- © 2007 Canadian Medical Association or its licensors
A medical education training program scheduled to start in New Brunswick in September 2008 will be delayed by at least 1 year, according to Dalhousie University's dean of medicine.
Dr. Harold Cook says the New Brunswick government still hasn't accepted a 30-seat proposal that was submitted by the Halifax-based university in June 2006. Once an agreement is reached, it will take 2 years to get the program up and running.
New Brunswick Health Minister Michael Murphy has pledged “decisive action” on the file “very soon,” but stressed he cannot speak for cabinet. The government remains committed to the project, he says.
Murphy has been working on the medical education training program with the department of Post-Secondary Education and Training almost daily since taking over the health portfolio last fall. It's a complex project, involving 4 Anglophone regions: Saint John, Moncton South-East, Fredericton and Miramichi, he said.
Dealing with the planned resignations of 14 of the Saint John Regional Hospital's 17 emergency doctors last January also took up a lot of time, said Murphy.
Former premier Bernard Lord had set September 2007 as the initial start-up for the program. That was bumped to 2008 under Premier Shawn Graham.
Although details about the proposed program are scarce, it's expected students will spend most of their first 2 academic years in Saint John, while their third and fourth years will involve clinical rotations at hospitals in the 4 Anglophone regions.
Having a New Brunswick–based program is expected to help the province recruit and retain doctors.
The provincial government is expected to pay Dalhousie $55 000 per student per year, the same price the Nova Scotia government is paying the university to train doctors. That's $1.65 million a year, or about $6.6 million over 4 years for 1 graduating class.
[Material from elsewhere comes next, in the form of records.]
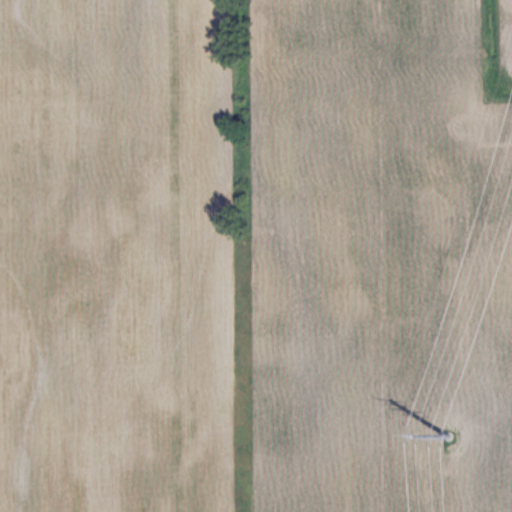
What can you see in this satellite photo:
power tower: (441, 428)
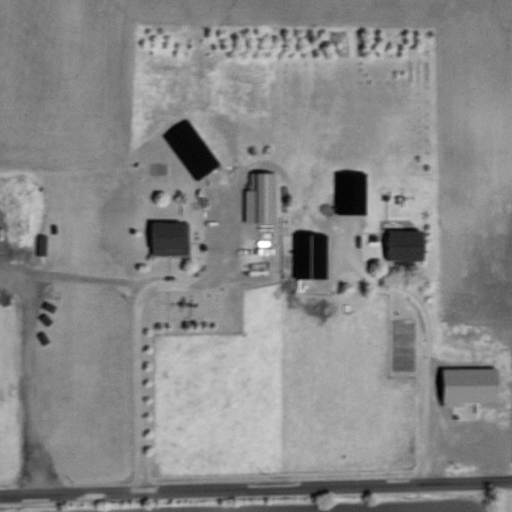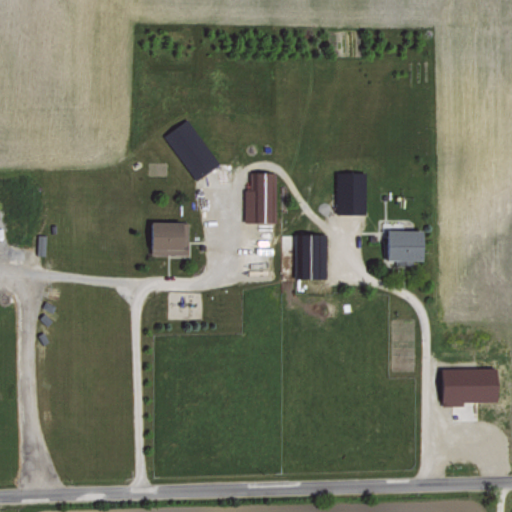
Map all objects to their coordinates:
building: (188, 147)
road: (256, 162)
building: (347, 190)
building: (258, 196)
building: (166, 236)
building: (401, 242)
building: (309, 253)
road: (14, 283)
road: (27, 334)
building: (464, 383)
road: (256, 488)
road: (499, 496)
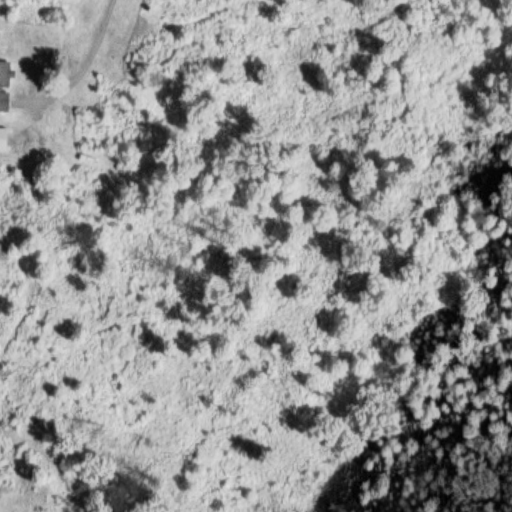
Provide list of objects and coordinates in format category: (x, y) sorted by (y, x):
building: (5, 85)
building: (4, 138)
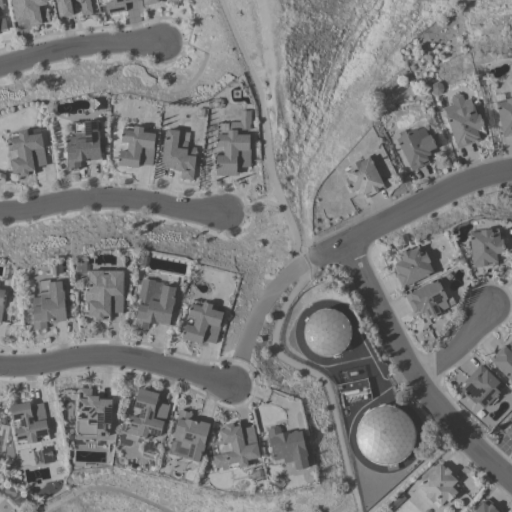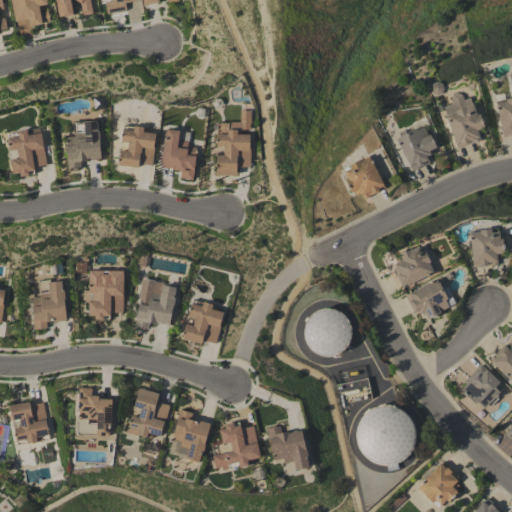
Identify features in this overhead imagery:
building: (152, 1)
building: (155, 1)
building: (115, 5)
building: (115, 6)
building: (70, 7)
building: (71, 7)
building: (28, 11)
building: (27, 13)
building: (2, 21)
building: (2, 21)
road: (77, 43)
building: (504, 113)
building: (504, 115)
building: (461, 120)
building: (463, 120)
road: (310, 122)
road: (265, 126)
building: (232, 144)
building: (82, 145)
building: (82, 145)
building: (232, 145)
building: (135, 146)
building: (136, 146)
building: (415, 146)
building: (415, 146)
building: (25, 151)
building: (25, 151)
building: (176, 154)
building: (177, 154)
building: (362, 177)
building: (363, 177)
road: (109, 198)
road: (354, 239)
building: (485, 246)
building: (484, 247)
building: (411, 265)
building: (412, 266)
building: (103, 292)
building: (104, 292)
building: (1, 299)
building: (427, 299)
building: (429, 299)
building: (1, 301)
building: (153, 303)
building: (153, 303)
building: (47, 304)
building: (48, 305)
building: (202, 322)
building: (201, 323)
building: (326, 331)
building: (325, 332)
road: (457, 346)
road: (116, 356)
building: (504, 359)
building: (503, 360)
road: (415, 371)
road: (313, 374)
building: (481, 386)
building: (479, 387)
building: (94, 410)
building: (91, 412)
building: (147, 415)
building: (147, 415)
building: (27, 421)
building: (28, 421)
building: (508, 432)
building: (509, 432)
building: (190, 434)
building: (384, 435)
building: (385, 435)
building: (187, 437)
building: (236, 446)
building: (236, 446)
building: (287, 446)
building: (287, 447)
building: (439, 484)
building: (438, 485)
building: (394, 503)
building: (487, 506)
building: (485, 507)
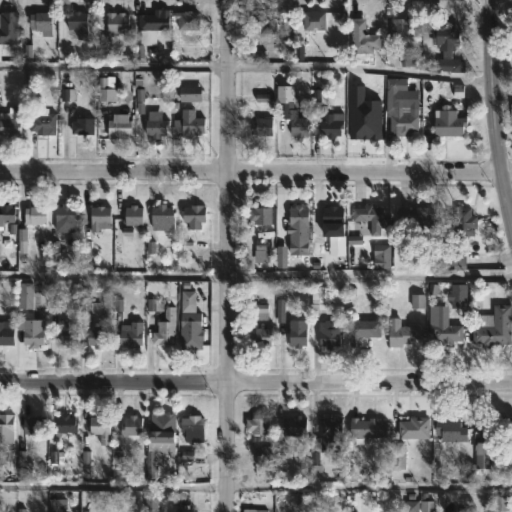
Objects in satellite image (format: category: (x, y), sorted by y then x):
building: (187, 19)
building: (314, 19)
building: (76, 20)
building: (41, 21)
building: (117, 22)
building: (77, 23)
building: (264, 24)
building: (7, 25)
building: (8, 26)
building: (401, 28)
building: (150, 29)
building: (362, 36)
building: (448, 45)
road: (114, 63)
road: (361, 68)
road: (502, 81)
building: (190, 93)
road: (495, 113)
building: (42, 122)
building: (188, 122)
building: (403, 122)
building: (448, 122)
building: (366, 123)
building: (8, 124)
building: (330, 124)
building: (81, 125)
building: (118, 125)
building: (155, 125)
building: (299, 126)
building: (82, 128)
building: (119, 128)
building: (157, 128)
building: (261, 128)
building: (262, 129)
road: (255, 172)
building: (6, 210)
building: (6, 213)
building: (35, 215)
building: (260, 215)
building: (132, 216)
building: (193, 216)
building: (416, 216)
building: (34, 217)
building: (100, 217)
building: (160, 217)
building: (162, 217)
building: (260, 217)
building: (372, 217)
building: (66, 218)
building: (132, 218)
building: (193, 218)
building: (100, 219)
building: (413, 219)
building: (333, 220)
building: (372, 220)
building: (67, 221)
building: (463, 221)
building: (332, 222)
building: (298, 223)
building: (463, 223)
building: (298, 225)
road: (227, 255)
building: (381, 255)
building: (456, 256)
road: (256, 276)
building: (458, 296)
building: (318, 297)
building: (459, 298)
building: (187, 301)
building: (260, 314)
building: (190, 322)
building: (165, 328)
building: (442, 328)
building: (493, 328)
building: (165, 330)
building: (365, 330)
building: (495, 330)
building: (363, 331)
building: (32, 332)
building: (330, 332)
building: (6, 333)
building: (67, 333)
building: (297, 333)
building: (401, 333)
building: (7, 334)
building: (33, 334)
building: (130, 334)
building: (330, 334)
building: (68, 335)
building: (297, 335)
building: (401, 335)
building: (131, 336)
building: (97, 337)
building: (260, 337)
building: (191, 338)
building: (259, 338)
building: (97, 340)
building: (192, 340)
road: (255, 383)
building: (63, 424)
building: (64, 424)
building: (33, 425)
building: (131, 426)
building: (257, 426)
building: (33, 427)
building: (131, 427)
building: (161, 427)
building: (257, 427)
building: (293, 427)
building: (295, 427)
building: (6, 428)
building: (99, 428)
building: (368, 428)
building: (414, 428)
building: (6, 429)
building: (161, 429)
building: (192, 429)
building: (100, 430)
building: (368, 430)
building: (413, 430)
building: (449, 430)
building: (192, 431)
building: (450, 432)
building: (331, 435)
building: (327, 438)
building: (486, 440)
building: (263, 454)
building: (482, 455)
road: (113, 485)
road: (369, 487)
building: (500, 502)
building: (118, 506)
building: (253, 510)
building: (255, 511)
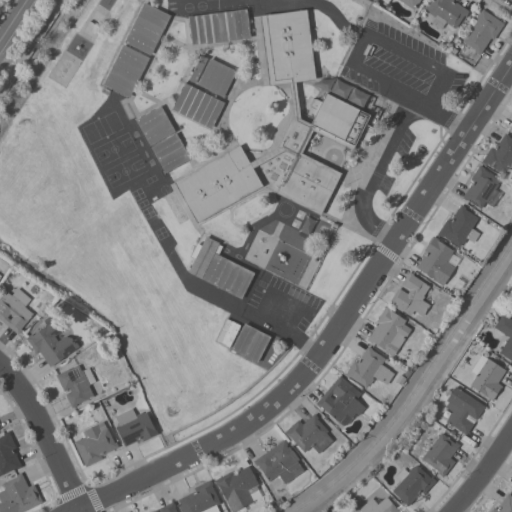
In addition, there will be infrastructure costs to accommodate the program at the University of New Brunswick Saint John campus.
Memorial University in Newfoundland was involved in initial discussions about the Anglophone program with the province and Dalhousie, but dropped out in March 2006. The plan to combine the schools required too heavy a financial commitment and the logistics were too complicated, according to Dean of Medicine Dr. James Rourke.
The idea of an Anglophone medical training program was raised after officials at the Université de Moncton and Université de Sherbrooke presented a proposal for a 24-seat French-language medical training program to be based in Moncton.
Under the Centre du formation medical du Nouveau-Brunswick, which started last fall, Sherbrooke students finish their third year in New Brunswick and stay in the province for their fourth year and 2 years of internships.